Day 13 — Back to Tutorials #2

September 24th, 2020 No comments

Hey, all! Welcome back to CryptoCL.

Today I continued my work on the Hands-On OpenCL tutorial. I didn’t make much headway, since I was busy juggling another project that needed more urgent attention along with these tutorials.

Last time, I was having trouble with Exercise 06. I was able to figure out that issue and solve it, as the code that was given was causing issue. Perhaps they were in anticipation for systems with multiple Devices? Simply commenting out that code fixed the issue, and I replaced it by defining a DEVICE variable that sets the device type to default. After that issue was fixed, the program runs the sequential calculation well, but then is unable to solve the OpenCL computation. I was stuck on this for an hour, until I noticed that the kernel source code did not have an implementation. I wrote an implementation, but found it wasn’t the correct implementation. The Hands-On OpenCL git repository actually provides an implementation in a presentation slideshow file. Once implemented, the code now correctly calculates vector multiplication matrices!
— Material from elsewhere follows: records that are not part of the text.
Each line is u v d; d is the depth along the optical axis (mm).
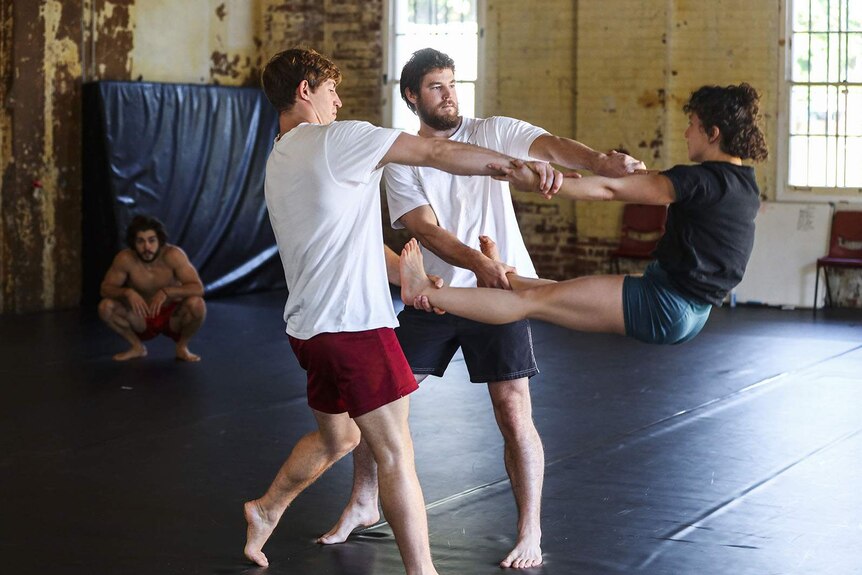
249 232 11820
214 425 6180
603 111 11414
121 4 10969
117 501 4844
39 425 6180
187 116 11172
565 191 3625
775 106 10977
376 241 3578
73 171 10656
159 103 10914
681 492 4910
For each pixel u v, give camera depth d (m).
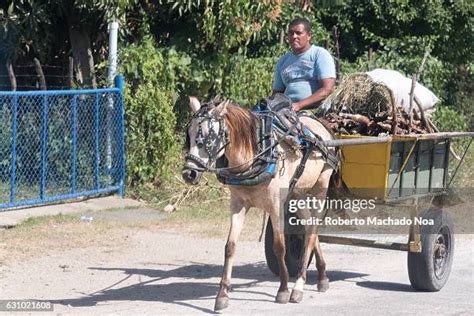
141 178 12.56
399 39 17.22
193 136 6.65
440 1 17.61
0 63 12.93
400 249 8.02
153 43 13.23
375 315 7.20
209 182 12.59
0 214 10.94
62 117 11.84
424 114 8.35
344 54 17.42
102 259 9.20
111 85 12.35
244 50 13.95
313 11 16.70
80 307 7.28
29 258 9.04
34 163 11.70
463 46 18.48
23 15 12.41
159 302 7.52
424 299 7.87
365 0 17.27
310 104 8.08
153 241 10.11
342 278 8.75
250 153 6.93
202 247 9.98
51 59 13.41
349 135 8.08
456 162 14.71
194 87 13.48
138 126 12.48
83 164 12.05
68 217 10.95
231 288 8.12
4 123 11.36
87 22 12.88
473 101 18.83
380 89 8.15
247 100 13.90
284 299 7.53
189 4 12.74
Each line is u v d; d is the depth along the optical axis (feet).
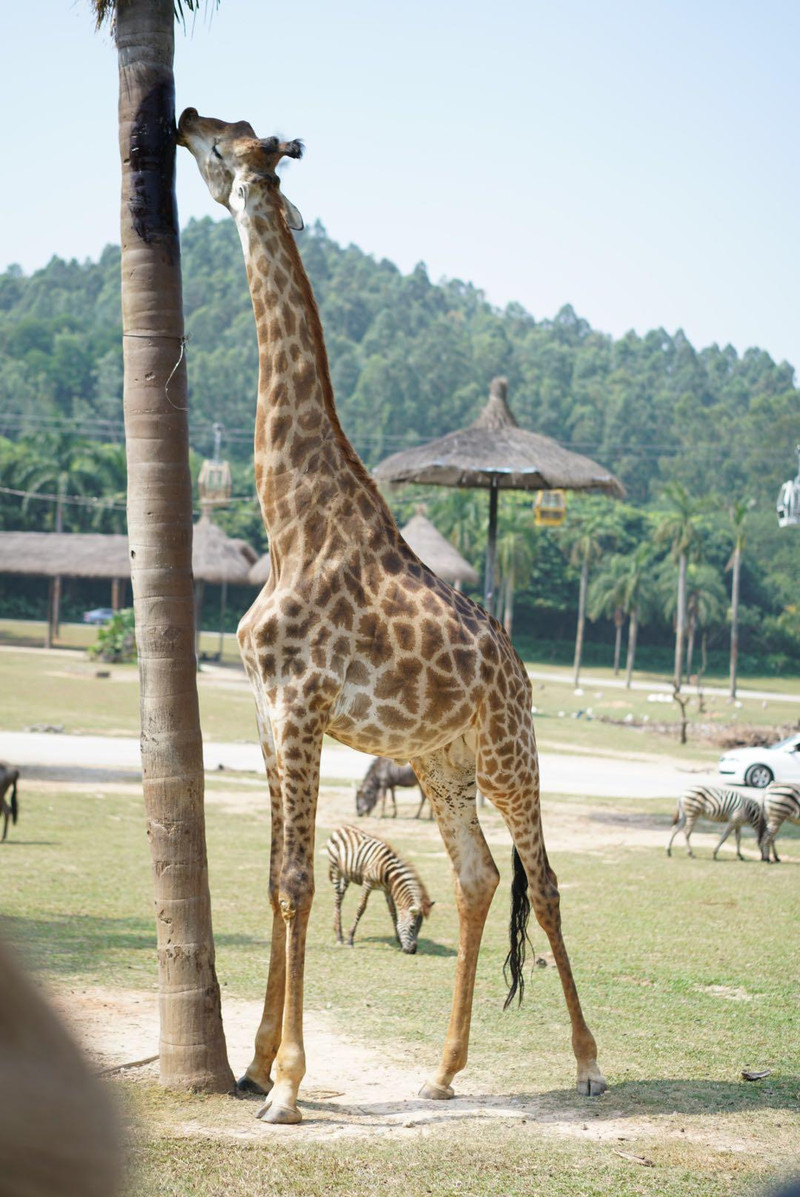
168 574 19.47
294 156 20.07
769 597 313.73
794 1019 24.98
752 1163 16.60
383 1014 24.79
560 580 302.25
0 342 472.85
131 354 19.75
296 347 20.03
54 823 50.52
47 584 263.90
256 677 19.34
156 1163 15.62
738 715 160.04
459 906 20.74
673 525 204.03
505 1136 17.60
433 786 21.27
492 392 58.75
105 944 29.37
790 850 52.75
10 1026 1.85
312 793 18.78
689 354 594.24
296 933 18.22
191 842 19.35
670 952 31.37
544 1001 26.20
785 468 407.44
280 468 19.81
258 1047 19.80
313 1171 15.74
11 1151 1.78
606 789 73.00
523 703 21.11
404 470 55.16
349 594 19.30
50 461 253.65
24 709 102.68
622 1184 15.71
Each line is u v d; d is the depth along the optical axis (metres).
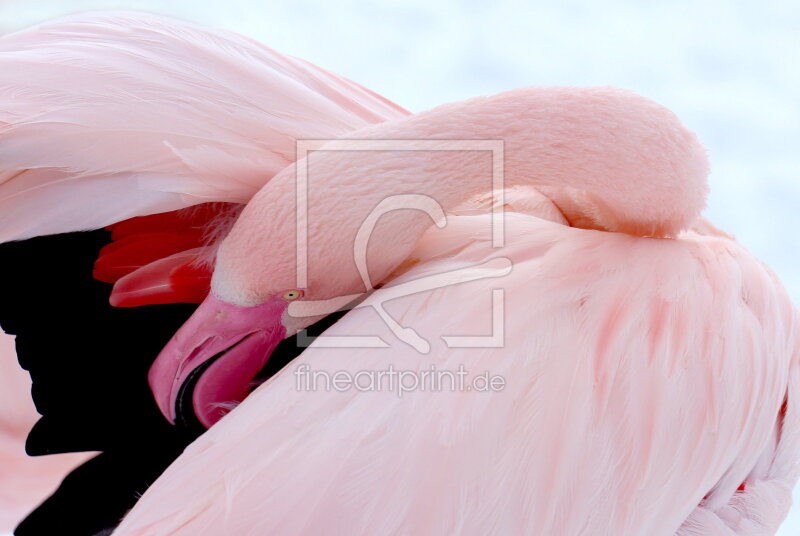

I moved on to Exercise07, where the goal is to calculate vector multiplication matrices by row, instead of at row x and column y. I edited the kernel source, but was unable to get the exercise working.

Next time, I will continue working on my exercises. Dr. Marmorstein has been sick for the week, so we might or might not meet tomorrow. Until next time!

Kyle Jenkins.

Time spent today: 3 hours
Total Time: 19 hours

Categories: Uncategorized Tags: ,

Day 12 — Tutorials, Again #1

September 20th, 2020 No comments

Hey, all! Welcome to CryptoCL.

Today, I did a few of the Exercises in the Hands-On OpenCL tutorial mentioned yesterday. I’ve done every tutorial up to and stopped at Exercise #6.

The first two tutorials were mostly to check your system to see if you were able to run OpenCL on your system. Exercise #3 had you analyze a given program and understand what is happening within the program — it was adding two vectors together, and would return how many passed and would also return any equations that were wrong.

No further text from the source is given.